Excitement was building for the Saturday afternoon performance of The Decemberists. This seven- member Seattle-based group had the twenty-somethings head bopping in the August heat in the mosh pits to their indie-rock storytelling tunes. This group left no doubt that there's something for everyone at the Philadelphia Folk Festival. Boston folk singer Ellis Paul brought the festival back to its roots, accompanied by a beautiful piano, and later Philadelphian Tom Rush played his feel-good make-the-world-a-better-place tunes that really did have the audience feeling better. Toronto Celtic rock group, Enter the Haggis, lit the festival up with its high-energy Celtic-infused tunes that included bag pipe and fiddle. This young, hip group was appealing to all ages and had the audience clapping and dancing as the evening progressed. The night ended on a mellow note when Iron and Wine—Austin resident Sam Beam—played a solo show. With his good humor and excellent acoustic guitar playing, he had his loyal fans singing along to his always meaningful lyrics, including his tune "Naked As We Came"—a song about long-term love.

Caravan of Thieves

Sunday's groups included Works Progress Administration, The Del Mc Coury Band, and Langhorne Slim. But the crowd seemed most interested in the festival closer, The Derek Trucks Band. A long-time member of the Allman Brothers Band, Trucks was simply amazing as he played covers and originals in various styles. The band's jazz version of the Sound of Music's "My Favorite Things" was beautifully played and Trucks showed that he owned the guitar, making it sound however he wanted it to sound. Trucks' blues tunes had the audience howling in appreciation. This was a perfect ending to a great festival.

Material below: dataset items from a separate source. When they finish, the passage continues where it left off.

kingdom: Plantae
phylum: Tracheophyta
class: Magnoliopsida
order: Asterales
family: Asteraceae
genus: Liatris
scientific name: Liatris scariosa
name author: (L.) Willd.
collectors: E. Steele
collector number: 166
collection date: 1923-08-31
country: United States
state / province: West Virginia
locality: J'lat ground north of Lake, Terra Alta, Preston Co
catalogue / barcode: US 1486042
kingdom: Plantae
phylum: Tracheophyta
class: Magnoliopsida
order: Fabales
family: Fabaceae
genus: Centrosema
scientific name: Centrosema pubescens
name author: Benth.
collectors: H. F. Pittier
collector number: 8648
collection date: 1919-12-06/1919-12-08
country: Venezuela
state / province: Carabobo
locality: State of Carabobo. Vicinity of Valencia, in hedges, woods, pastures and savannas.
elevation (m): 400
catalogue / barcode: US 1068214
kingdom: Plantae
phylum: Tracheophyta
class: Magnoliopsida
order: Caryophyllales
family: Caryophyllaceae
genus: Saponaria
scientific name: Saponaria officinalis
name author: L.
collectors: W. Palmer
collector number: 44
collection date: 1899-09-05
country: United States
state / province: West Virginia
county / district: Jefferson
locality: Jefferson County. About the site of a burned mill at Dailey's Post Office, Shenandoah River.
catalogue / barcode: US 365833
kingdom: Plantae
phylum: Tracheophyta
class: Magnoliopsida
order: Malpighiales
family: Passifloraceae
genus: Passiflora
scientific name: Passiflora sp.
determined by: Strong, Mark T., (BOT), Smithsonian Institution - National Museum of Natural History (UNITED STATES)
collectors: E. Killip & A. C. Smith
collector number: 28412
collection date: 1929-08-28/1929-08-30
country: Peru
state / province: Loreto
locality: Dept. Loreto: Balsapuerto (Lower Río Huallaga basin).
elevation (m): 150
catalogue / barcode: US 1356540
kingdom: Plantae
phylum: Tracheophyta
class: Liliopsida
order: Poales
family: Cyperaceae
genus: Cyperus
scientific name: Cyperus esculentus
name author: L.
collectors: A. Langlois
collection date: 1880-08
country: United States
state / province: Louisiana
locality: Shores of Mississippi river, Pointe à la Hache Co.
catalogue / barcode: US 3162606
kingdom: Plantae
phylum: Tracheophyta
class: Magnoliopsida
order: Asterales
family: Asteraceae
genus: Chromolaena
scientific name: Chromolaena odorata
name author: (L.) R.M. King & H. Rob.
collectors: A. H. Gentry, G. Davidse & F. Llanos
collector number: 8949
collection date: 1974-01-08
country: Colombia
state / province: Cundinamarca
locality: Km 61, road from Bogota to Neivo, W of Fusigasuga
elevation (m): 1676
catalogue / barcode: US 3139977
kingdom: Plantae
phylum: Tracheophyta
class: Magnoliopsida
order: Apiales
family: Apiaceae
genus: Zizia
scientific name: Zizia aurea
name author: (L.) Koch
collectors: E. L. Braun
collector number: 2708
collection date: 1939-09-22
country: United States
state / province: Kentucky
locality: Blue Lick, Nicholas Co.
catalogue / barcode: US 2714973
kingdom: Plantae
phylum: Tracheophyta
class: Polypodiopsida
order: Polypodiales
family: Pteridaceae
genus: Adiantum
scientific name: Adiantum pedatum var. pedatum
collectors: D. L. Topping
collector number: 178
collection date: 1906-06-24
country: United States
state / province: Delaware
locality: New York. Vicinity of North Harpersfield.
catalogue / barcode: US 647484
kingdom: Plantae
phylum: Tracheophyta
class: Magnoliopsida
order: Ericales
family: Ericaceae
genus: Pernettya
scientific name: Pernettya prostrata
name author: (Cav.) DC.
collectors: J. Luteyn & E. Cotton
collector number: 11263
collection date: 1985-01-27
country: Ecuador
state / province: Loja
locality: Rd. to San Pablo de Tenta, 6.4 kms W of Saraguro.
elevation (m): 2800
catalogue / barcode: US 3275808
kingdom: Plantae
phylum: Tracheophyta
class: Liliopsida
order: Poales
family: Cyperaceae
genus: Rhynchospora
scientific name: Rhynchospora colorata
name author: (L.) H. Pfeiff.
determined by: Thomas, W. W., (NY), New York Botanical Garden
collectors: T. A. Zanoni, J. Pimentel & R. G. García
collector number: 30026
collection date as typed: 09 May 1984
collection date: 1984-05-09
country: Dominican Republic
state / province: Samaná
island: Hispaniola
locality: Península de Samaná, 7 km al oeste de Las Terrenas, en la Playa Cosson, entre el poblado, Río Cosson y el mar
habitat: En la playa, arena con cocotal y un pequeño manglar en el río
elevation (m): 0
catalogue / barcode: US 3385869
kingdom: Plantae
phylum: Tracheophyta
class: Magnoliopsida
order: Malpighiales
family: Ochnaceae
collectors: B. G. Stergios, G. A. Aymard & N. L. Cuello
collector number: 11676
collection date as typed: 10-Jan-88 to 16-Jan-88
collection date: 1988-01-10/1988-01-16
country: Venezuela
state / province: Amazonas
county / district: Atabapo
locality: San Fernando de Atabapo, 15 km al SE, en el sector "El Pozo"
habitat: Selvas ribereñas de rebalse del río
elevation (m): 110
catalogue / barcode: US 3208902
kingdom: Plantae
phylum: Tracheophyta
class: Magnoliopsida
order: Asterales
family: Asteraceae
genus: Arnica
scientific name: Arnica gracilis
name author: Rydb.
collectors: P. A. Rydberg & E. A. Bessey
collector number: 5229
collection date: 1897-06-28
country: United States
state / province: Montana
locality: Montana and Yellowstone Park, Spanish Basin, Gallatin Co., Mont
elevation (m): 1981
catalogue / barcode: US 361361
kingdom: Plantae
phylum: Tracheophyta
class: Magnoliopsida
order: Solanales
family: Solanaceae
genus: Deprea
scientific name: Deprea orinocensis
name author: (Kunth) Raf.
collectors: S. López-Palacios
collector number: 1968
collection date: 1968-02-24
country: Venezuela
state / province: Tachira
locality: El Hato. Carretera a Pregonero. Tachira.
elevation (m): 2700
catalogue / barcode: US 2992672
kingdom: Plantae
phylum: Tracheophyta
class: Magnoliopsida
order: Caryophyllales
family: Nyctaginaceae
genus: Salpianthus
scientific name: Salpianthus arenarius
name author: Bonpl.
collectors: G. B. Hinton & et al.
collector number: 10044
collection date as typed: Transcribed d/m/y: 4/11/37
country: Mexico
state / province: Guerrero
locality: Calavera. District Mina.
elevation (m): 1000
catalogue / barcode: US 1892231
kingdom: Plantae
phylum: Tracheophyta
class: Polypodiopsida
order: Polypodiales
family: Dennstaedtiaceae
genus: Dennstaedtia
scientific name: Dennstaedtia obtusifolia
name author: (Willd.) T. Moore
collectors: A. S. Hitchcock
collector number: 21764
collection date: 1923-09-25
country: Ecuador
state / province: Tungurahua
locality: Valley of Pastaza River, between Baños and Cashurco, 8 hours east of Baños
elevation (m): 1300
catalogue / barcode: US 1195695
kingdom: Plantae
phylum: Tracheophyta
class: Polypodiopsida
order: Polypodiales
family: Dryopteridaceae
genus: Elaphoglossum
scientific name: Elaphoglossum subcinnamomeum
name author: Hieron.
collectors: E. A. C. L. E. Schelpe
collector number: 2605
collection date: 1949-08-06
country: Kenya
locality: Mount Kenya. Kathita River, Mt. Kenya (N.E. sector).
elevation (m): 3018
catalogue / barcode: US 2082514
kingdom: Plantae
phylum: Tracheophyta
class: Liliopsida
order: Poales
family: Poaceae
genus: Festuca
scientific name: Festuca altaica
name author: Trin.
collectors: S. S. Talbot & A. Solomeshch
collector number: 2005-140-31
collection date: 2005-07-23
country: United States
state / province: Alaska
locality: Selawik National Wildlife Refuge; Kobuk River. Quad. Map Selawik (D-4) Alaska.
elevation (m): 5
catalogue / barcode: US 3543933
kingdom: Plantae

There is no doubt that The Philadelphia Folk Festival is making great changes to draw a wider audience. It seemed that the original folk audience was happy, and the festival welcomed in a new generation of music lovers who also look for meaning in their music. Folk musicians have always been about the stories they tell of peace, justice, love, and change. Groups like Iron and Wine and The Decembrist also tell stories with great meaning to a younger generation. Groups like Rebirth Brass Band, Enter the Haggis, and The Derek Trucks band are an evolution of roots music. Including these new bands while keeping the groups that made the folk fest what it is and keeping it alive for forty-eight years is a tribute to vision and dedication of the Philadelphia Folk Song Society and its 3000 volunteers. This sort of progressive thinking should carry this festival forward for the enjoyment of many more generations.